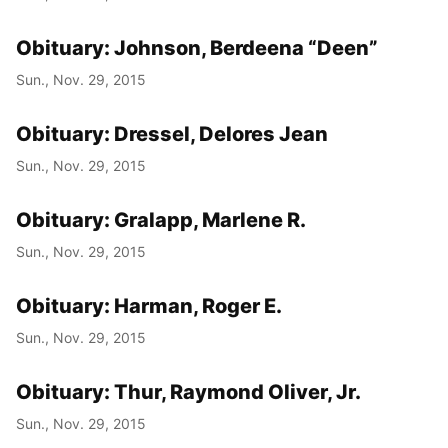
Obituary: Johnson, Berdeena “Deen”
Sun., Nov. 29, 2015
Obituary: Dressel, Delores Jean
Sun., Nov. 29, 2015
Obituary: Gralapp, Marlene R.
Sun., Nov. 29, 2015
Obituary: Harman, Roger E.
Sun., Nov. 29, 2015
Obituary: Thur, Raymond Oliver, Jr.
Sun., Nov. 29, 2015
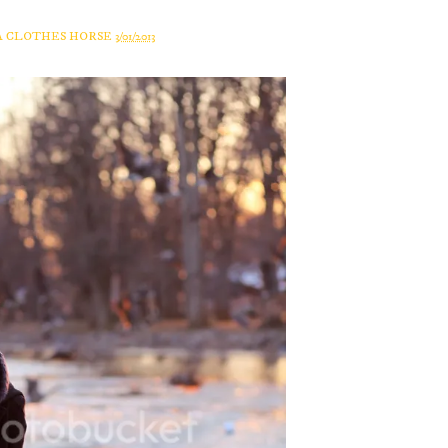
A CLOTHES HORSE
3/01/2013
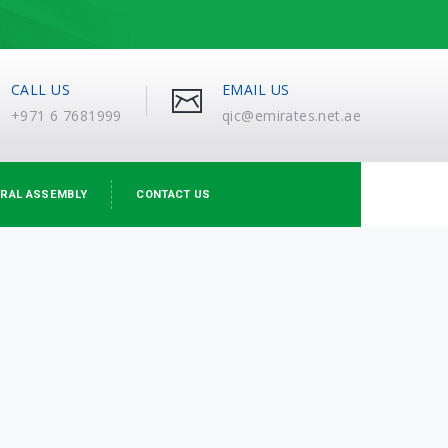
CALL US
EMAIL US
+971 6 7681999
qic@emirates.net.ae
RAL ASSEMBLY
CONTACT US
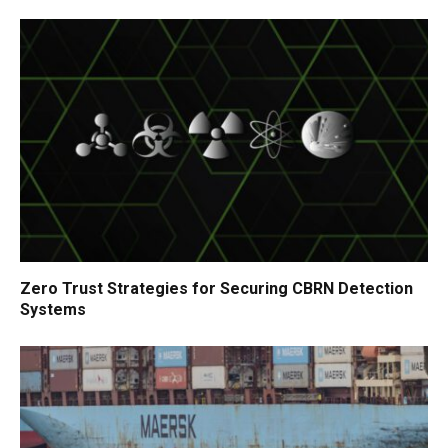
Zero Trust Strategies for Securing CBRN Detection
Systems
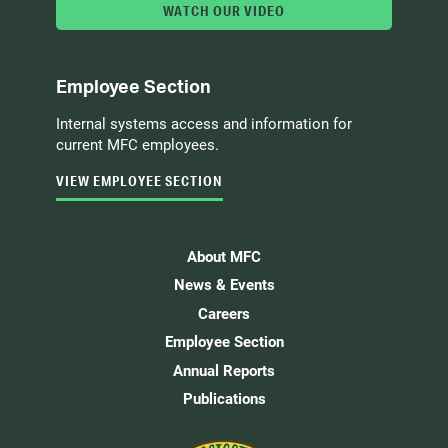
WATCH OUR VIDEO
Employee Section
Internal systems access and information for
current MFC employees.
VIEW EMPLOYEE SECTION
About MFC
News & Events
Careers
Employee Section
Annual Reports
Publications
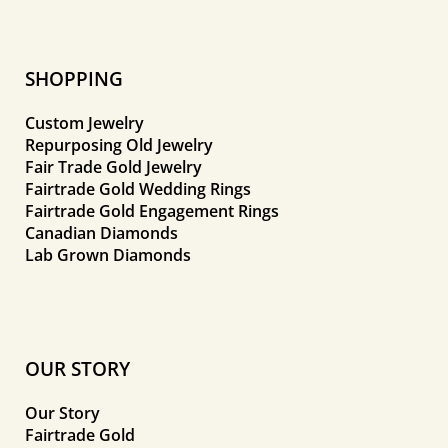
SHOPPING
Custom Jewelry
Repurposing Old Jewelry
Fair Trade Gold Jewelry
Fairtrade Gold Wedding Rings
Fairtrade Gold Engagement Rings
Canadian Diamonds
Lab Grown Diamonds
OUR STORY
Our Story
Fairtrade Gold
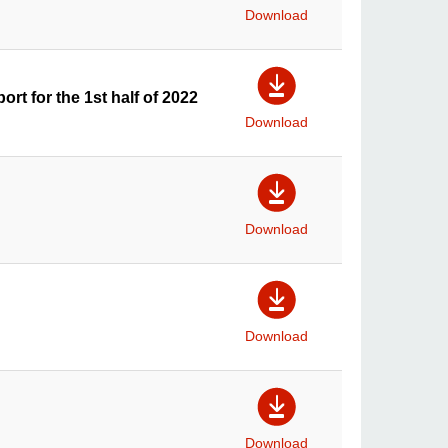
Download
ort for the 1st half of 2022
Download
Download
Download
Download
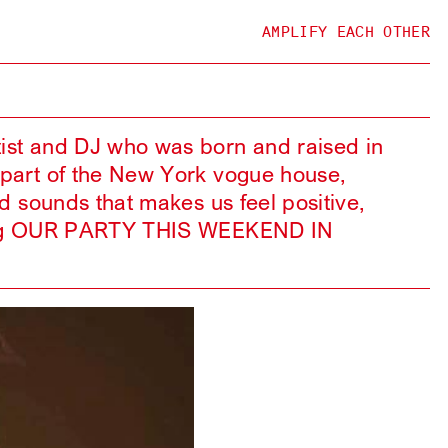
AMPLIFY EACH OTHER
tist and DJ who was born and raised in
l part of the New York vogue house,
nd sounds that makes us feel positive,
laying OUR PARTY THIS WEEKEND IN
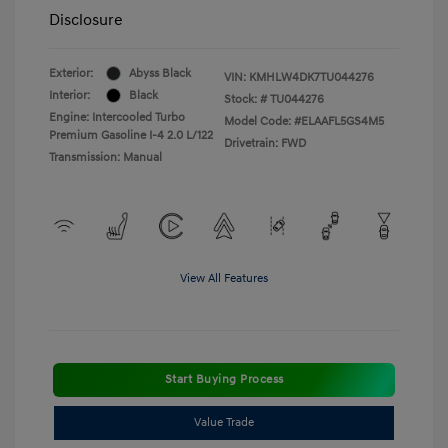
Disclosure
Exterior:
Abyss Black
VIN:
KMHLW4DK7TU044276
Interior:
Black
Stock: #
TU044276
Engine: Intercooled Turbo
Model Code: #ELAAFL5GS4M5
Premium Gasoline I-4 2.0 L/122
Drivetrain: FWD
Transmission: Manual
View All Features
Start Buying Process
Value Trade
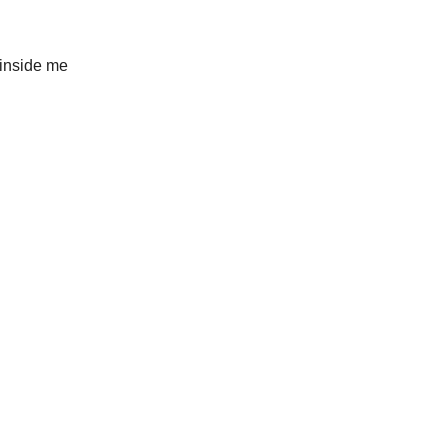
 inside me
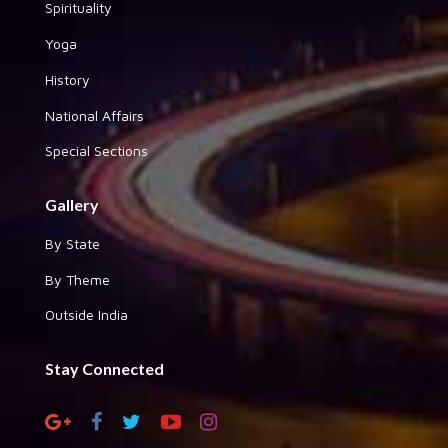
Spirituality
Yoga
History
National Affairs
Special Sections
Gallery
By State
By Theme
Outside India
Stay Connected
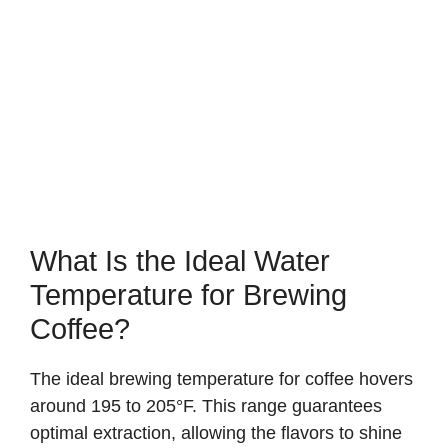
What Is the Ideal Water
Temperature for Brewing
Coffee?
The ideal brewing temperature for coffee hovers
around 195 to 205°F. This range guarantees
optimal extraction, allowing the flavors to shine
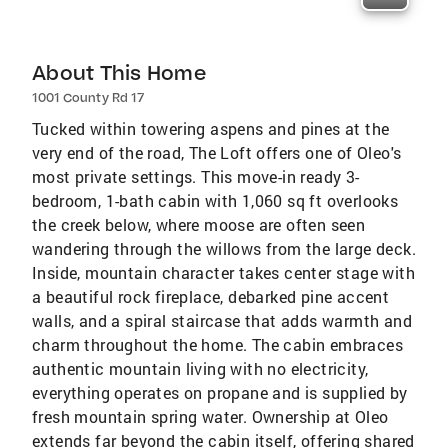
About This Home
1001 County Rd 17
Tucked within towering aspens and pines at the
very end of the road, The Loft offers one of Oleo's
most private settings. This move-in ready 3-
bedroom, 1-bath cabin with 1,060 sq ft overlooks
the creek below, where moose are often seen
wandering through the willows from the large deck.
Inside, mountain character takes center stage with
a beautiful rock fireplace, debarked pine accent
walls, and a spiral staircase that adds warmth and
charm throughout the home. The cabin embraces
authentic mountain living with no electricity,
everything operates on propane and is supplied by
fresh mountain spring water. Ownership at Oleo
extends far beyond the cabin itself, offering shared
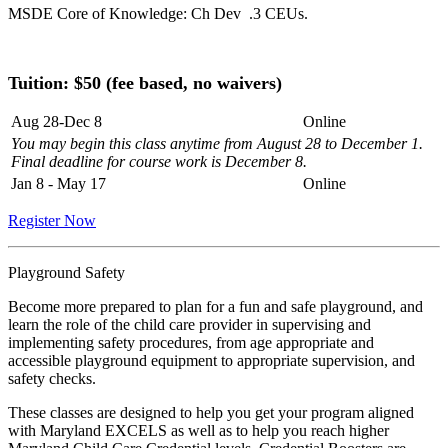
MSDE Core of Knowledge: Ch Dev .3 CEUs.
Tuition: $50
(fee based, no waivers)
Aug 28-Dec 8
Online
You may begin this class anytime from August 28 to December 1.
Final deadline for course work is December 8.
Jan 8 - May 17
Online
Register Now
Playground Safety
Become more prepared to plan for a fun and safe playground, and
learn the role of the child care provider in supervising and
implementing safety procedures, from age appropriate and
accessible playground equipment to appropriate supervision, and
safety checks.
These classes are designed to help you get your program aligned
with Maryland EXCELS as well as to help you reach higher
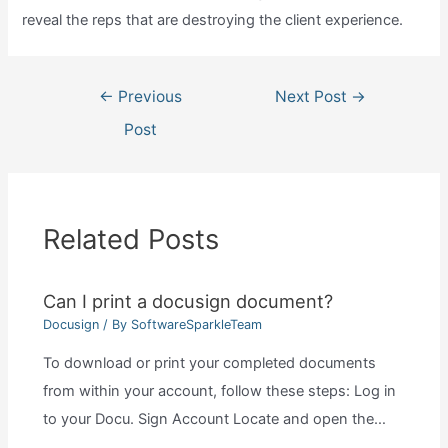
reveal the reps that are destroying the client experience.
Post
←
Previous
Next Post
→
navigation
Post
Related Posts
Can I print a docusign document?
Docusign
/ By
SoftwareSparkleTeam
To download or print your completed documents
from within your account, follow these steps: Log in
to your Docu. Sign Account Locate and open the…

_ _ _ _ _ _ _

Directive
Format the text lines from the listing above as a JSON list of strings, one string per line, skipping blank lines. Leave the picture markers out.

Response area
[
  "Obituary: Johnson, Berdeena “Deen”",
  "Sun., Nov. 29, 2015",
  "Obituary: Dressel, Delores Jean",
  "Sun., Nov. 29, 2015",
  "Obituary: Gralapp, Marlene R.",
  "Sun., Nov. 29, 2015",
  "Obituary: Harman, Roger E.",
  "Sun., Nov. 29, 2015",
  "Obituary: Thur, Raymond Oliver, Jr.",
  "Sun., Nov. 29, 2015",
  "A CLOTHES HORSE",
  "3/01/2013",
  "CALL US",
  "EMAIL US",
  "+971 6 7681999",
  "qic@emirates.net.ae",
  "RAL ASSEMBLY",
  "CONTACT US",
  "Zero Trust Strategies for Securing CBRN Detection",
  "Systems",
  "WATCH OUR VIDEO",
  "Employee Section",
  "Internal systems access and information for",
  "current MFC employees.",
  "VIEW EMPLOYEE SECTION",
  "About MFC",
  "News & Events",
  "Careers",
  "Employee Section",
  "Annual Reports",
  "Publications",
  "SHOPPING",
  "Custom Jewelry",
  "Repurposing Old Jewelry",
  "Fair Trade Gold Jewelry",
  "Fairtrade Gold Wedding Rings",
  "Fairtrade Gold Engagement Rings",
  "Canadian Diamonds",
  "Lab Grown Diamonds",
  "OUR STORY",
  "Our Story",
  "Fairtrade Gold",
  "Download",
  "ort for the 1st half of 2022",
  "Download",
  "Download",
  "Download",
  "Download",
  "AMPLIFY EACH OTHER",
  "tist and DJ who was born and raised in",
  "l part of the New York vogue house,",
  "nd sounds that makes us feel positive,",
  "laying OUR PARTY THIS WEEKEND IN",
  "Disclosure",
  "Exterior:",
  "Abyss Black",
  "VIN:",
  "KMHLW4DK7TU044276",
  "Interior:",
  "Black",
  "Stock: #",
  "TU044276",
  "Engine: Intercooled Turbo",
  "Model Code: #ELAAFL5GS4M5",
  "Premium Gasoline I-4 2.0 L/122",
  "Drivetrain: FWD",
  "Transmission: Manual",
  "View All Features",
  "Start Buying Process",
  "Value Trade",
  " inside me",
  "Spirituality",
  "Yoga",
  "History",
  "National Affairs",
  "Special Sections",
  "Gallery",
  "By State",
  "By Theme",
  "Outside India",
  "Stay Connected",
  "What Is the Ideal Water",
  "Temperature for Brewing",
  "Coffee?",
  "The ideal brewing temperature for coffee hovers",
  "around 195 to 205°F. This range guarantees",
  "optimal extraction, allowing the flavors to shine",
  "About This Home",
  "1001 County Rd 17",
  "Tucked within towering aspens and pines at the",
  "very end of the road, The Loft offers one of Oleo's",
  "most private settings. This move-in ready 3-",
  "bedroom, 1-bath cabin with 1,060 sq ft overlooks",
  "the creek below, where moose are often seen",
  "wandering through the willows from the large deck.",
  "Inside, mountain character takes center stage with",
  "a beautiful rock fireplace, debarked pine accent",
  "walls, and a spiral staircase that adds warmth and",
  "charm throughout the home. The cabin embraces",
  "authentic mountain living with no electricity,",
  "everything operates on propane and is supplied by",
  "fresh mountain spring water. Ownership at Oleo",
  "extends far beyond the cabin itself, offering shared",
  "MSDE Core of Knowledge: Ch Dev .3 CEUs.",
  "Tuition: $50",
  "(fee based, no waivers)",
  "Aug 28-Dec 8",
  "Online",
  "You may begin this class anytime from August 28 to December 1.",
  "Final deadline for course work is December 8.",
  "Jan 8 - May 17",
  "Online",
  "Register Now",
  "Playground Safety",
  "Become more prepared to plan for a fun and safe playground, and",
  "learn the role of the child care provider in supervising and",
  "implementing safety procedures, from age appropriate and",
  "accessible playground equipment to appropriate supervision, and",
  "safety checks.",
  "These classes are designed to help you get your program aligned",
  "with Maryland EXCELS as well as to help you reach higher",
  "reveal the reps that are destroying the client experience.",
  "Post",
  "←",
  "Previous",
  "Next Post",
  "→",
  "navigation",
  "Post",
  "Related Posts",
  "Can I print a docusign document?",
  "Docusign",
  "/ By",
  "SoftwareSparkleTeam",
  "To download or print your completed documents",
  "from within your account, follow these steps: Log in",
  "to your Docu. Sign Account Locate and open the…"
]